Dalam keheningan malam, ia merasakan ada petunjuk dari Sang Maha Pencipta bahwa
keratin memang harus pindah. Ada tiga kemungkinan desa yang dapat dipilih,
yakni Kadipala, desa Sala, atau Sanasewu. Dari tiga tempat itu, desa Sala yang
dipilih. Petunjuk itu juga mengatakan bahwa kelak, keadaan kerajaan akan
mundur. Namun, jika keraton didirikan di desa Sala, walaupun wilayahnya kelak
tinggal selebar payung terbuka, ibaratnya, akan dapat bertahan sepanjang zaman.
Pada pagi
harinya, segera ditunjuklah orang-orang yang ditugasi memeriksa desa Sala.

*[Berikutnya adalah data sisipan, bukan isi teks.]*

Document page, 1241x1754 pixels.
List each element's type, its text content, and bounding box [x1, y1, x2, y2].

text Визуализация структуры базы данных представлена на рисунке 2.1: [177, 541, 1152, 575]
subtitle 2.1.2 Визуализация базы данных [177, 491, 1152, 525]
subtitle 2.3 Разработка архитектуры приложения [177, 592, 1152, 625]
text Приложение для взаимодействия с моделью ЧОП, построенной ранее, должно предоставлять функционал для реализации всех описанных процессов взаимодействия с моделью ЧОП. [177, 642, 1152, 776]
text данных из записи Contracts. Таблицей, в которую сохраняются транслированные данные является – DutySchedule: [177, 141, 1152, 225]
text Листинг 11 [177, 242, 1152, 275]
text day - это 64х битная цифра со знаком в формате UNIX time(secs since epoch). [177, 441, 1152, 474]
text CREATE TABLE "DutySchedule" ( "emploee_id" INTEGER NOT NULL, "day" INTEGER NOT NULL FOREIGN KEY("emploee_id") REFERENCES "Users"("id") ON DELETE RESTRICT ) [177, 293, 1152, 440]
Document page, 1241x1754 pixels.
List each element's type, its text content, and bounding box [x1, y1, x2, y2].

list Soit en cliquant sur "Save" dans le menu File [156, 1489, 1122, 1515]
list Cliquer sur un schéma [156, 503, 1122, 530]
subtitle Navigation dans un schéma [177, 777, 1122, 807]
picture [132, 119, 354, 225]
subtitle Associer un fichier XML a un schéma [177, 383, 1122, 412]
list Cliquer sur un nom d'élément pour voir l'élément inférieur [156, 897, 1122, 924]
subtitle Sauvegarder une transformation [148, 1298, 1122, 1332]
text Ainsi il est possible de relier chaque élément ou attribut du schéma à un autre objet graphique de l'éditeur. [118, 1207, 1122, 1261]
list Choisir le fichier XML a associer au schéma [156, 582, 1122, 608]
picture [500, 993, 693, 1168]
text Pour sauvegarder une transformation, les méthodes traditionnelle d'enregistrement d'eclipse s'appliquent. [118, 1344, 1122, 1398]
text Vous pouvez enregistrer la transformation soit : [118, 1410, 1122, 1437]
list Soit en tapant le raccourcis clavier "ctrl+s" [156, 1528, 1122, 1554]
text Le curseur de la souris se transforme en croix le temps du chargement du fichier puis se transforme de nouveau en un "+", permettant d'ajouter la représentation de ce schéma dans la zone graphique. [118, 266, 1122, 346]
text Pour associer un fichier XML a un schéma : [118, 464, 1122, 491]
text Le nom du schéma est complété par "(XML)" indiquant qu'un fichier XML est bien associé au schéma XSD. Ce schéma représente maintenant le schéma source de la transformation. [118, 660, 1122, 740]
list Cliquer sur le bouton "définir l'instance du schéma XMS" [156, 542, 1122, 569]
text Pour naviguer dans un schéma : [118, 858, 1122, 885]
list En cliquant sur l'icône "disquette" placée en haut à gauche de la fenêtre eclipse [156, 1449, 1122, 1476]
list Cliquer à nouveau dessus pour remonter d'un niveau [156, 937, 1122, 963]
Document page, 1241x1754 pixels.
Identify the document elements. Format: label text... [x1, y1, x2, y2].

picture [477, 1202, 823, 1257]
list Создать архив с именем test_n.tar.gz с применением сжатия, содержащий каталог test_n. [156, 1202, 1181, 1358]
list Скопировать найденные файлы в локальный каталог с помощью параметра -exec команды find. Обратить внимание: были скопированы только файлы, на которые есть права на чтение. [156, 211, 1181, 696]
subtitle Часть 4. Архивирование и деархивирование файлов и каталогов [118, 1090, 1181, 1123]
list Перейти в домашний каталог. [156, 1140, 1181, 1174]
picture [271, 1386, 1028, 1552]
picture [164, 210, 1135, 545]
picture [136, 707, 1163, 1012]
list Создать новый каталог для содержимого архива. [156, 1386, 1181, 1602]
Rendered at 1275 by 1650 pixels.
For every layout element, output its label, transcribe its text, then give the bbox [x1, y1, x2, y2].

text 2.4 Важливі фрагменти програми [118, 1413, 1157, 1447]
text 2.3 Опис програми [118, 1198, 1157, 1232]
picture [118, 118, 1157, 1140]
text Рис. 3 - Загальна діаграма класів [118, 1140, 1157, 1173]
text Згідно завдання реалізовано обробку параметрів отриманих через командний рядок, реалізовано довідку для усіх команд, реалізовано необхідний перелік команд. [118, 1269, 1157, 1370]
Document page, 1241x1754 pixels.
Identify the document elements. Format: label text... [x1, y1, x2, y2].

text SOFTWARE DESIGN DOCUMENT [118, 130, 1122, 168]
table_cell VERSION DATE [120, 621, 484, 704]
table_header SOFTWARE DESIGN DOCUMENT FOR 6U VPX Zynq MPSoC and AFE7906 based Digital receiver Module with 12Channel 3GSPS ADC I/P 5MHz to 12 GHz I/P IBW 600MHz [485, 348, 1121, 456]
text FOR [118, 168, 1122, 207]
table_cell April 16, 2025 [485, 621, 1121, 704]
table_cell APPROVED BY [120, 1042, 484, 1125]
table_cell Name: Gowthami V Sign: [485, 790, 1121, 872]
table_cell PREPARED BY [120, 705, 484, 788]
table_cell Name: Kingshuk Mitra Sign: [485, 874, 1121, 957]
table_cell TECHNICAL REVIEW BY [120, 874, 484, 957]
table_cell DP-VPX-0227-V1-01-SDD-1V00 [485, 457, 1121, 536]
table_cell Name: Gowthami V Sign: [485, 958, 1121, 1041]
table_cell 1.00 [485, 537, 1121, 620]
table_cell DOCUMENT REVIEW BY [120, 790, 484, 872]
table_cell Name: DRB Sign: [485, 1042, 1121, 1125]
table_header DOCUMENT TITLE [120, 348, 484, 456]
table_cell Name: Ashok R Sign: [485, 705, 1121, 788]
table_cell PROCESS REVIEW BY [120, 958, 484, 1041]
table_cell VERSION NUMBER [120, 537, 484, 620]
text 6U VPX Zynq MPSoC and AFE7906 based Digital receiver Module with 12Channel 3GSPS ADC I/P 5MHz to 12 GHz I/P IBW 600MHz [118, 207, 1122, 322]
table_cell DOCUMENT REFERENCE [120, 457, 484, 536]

Diantara mereka adalah pangeran Wijil, Kiai Pekih Ibrahim, Tumenggung
Tirtawiguna, Kiai plonthang dan dipimpin oleh Patih Pringgoloyo. Seorang
tentara Belanda, Mayor Hogendor, mengajukan diri untuk mengikuti pemeriksaan
desa itu. Sebenarnya, wirati tidak setuju dengan masuknya Hogendorp. Sebagai
seorang wanita cerdas, ia tahu kelicikan Belanda. Akan tetapi, pada waktu itu
usul dari seorang wanita kurang mendapat tanggapan layak. Apalagi Wirati masih
dianggap belum cukup dewasa. Oleh Karen itu, Hogendorp tetap diikutsertakan
dalam pemeriksaan desa Sala. Ketika rombongan tiba di desa itu, mereka baru
tahu mengapa desa itu disebut Sala. Adapun sebabnya, di desa itu tumbuh
pepohonan yang oleh penduduk desa disebut pohon Sala. Di samping itu, desa itu
dipimpin oleh seorang tetua yang disebut Kiai Ageng Sala. Tetua ini merupakan
keturunan ketiga. Ayah dan kakeknya juga dikenal dengan nama Kiai Sala.
Setelah
diadakan pembicaraan panjang lebar termasuk bagaimana memindahkan penduduk yang
tinggal di desa itu, akhirnya untuk membuka hutan, meratakan tanah, dan
membangun keraton cukup lama. Berbagai gangguan yang sering terjadi, mialnya
para pekerja tiba tiba mengalami kejang-kejang. Walaupun mungkin akibat suatu
penyakit biasa, pada waktu itu, peristiwa demikian dianggap akibat gangguan
makhluk makhluk halus. Oleh para penasihat Raja dianjurkan untuk mengatasinya,
perlu ada upacara-upacara. Keraton akhirnya dapat didirikan dengan selamat.
Pada saat peresmian, sejumlah undangan hadir, termasuk orang-orang
Belanda. Sri Sunan Paku Buwono II kemudian berkenan mengatakan bahwa mulai
saat itu, wilayah kekuasaan kerajaan disebut Surakarta Hadiningrat yang lebih
dikenal dengan kota Sala. Nama Sala diabadikan dan ditetapkan sebuah ibukota.